Bilkent University
Department of Computer Engineering


Noun Phrase Chunker for Turkish Using Dependency Parser


Mucahit Kutlu
MSc. Student
Computer Engineering Department
Bilkent University

Noun phrase chunking is a sub-category of shallow parsing that can be used for many natural language processing tasks. In this thesis, we propose a noun phrase chunker system for Turkish texts. We use a weighted constraint dependency parser to represent the relationship between sentence components and to determine noun phrases. The dependency parser uses a set of hand-crafted rules which can combine morphological and semantic information for constraints. The rules are suitable for handling complex structures because of their flexible structure. The dependency parser can be easily used for shallow parsing of all phrase types by changing the employed rule set. Being lack of reliable human tagged dataset is a significant problem for natural language studies about Turkish. Therefore, we constructed the first noun phrase dataset for Turkish. According to our evaluation results, our noun phrase chunker gives promising results on this dataset.

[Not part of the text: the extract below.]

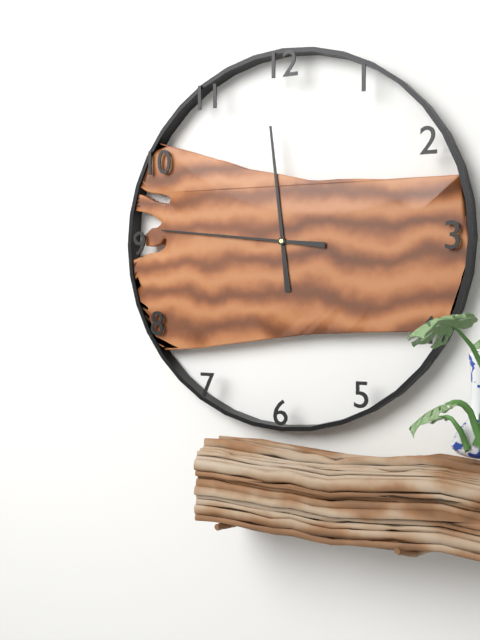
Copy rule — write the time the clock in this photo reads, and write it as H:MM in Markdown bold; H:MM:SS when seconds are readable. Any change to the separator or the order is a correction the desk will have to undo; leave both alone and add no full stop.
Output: **11:46**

The correct morphological disambiguation of words is required for correctness of the dependency parser. Therefore, in this thesis, we also propose a hybrid morphological disambiguation technique which combines statistical information, hand-crafted grammar rules and transformation based learning rules. We have also constructed a dataset for testing the performance of our disambiguation system. According to our tests, our disambiguation system gives very good results.


DATE: 26 July, 2010, Monday @ 13:00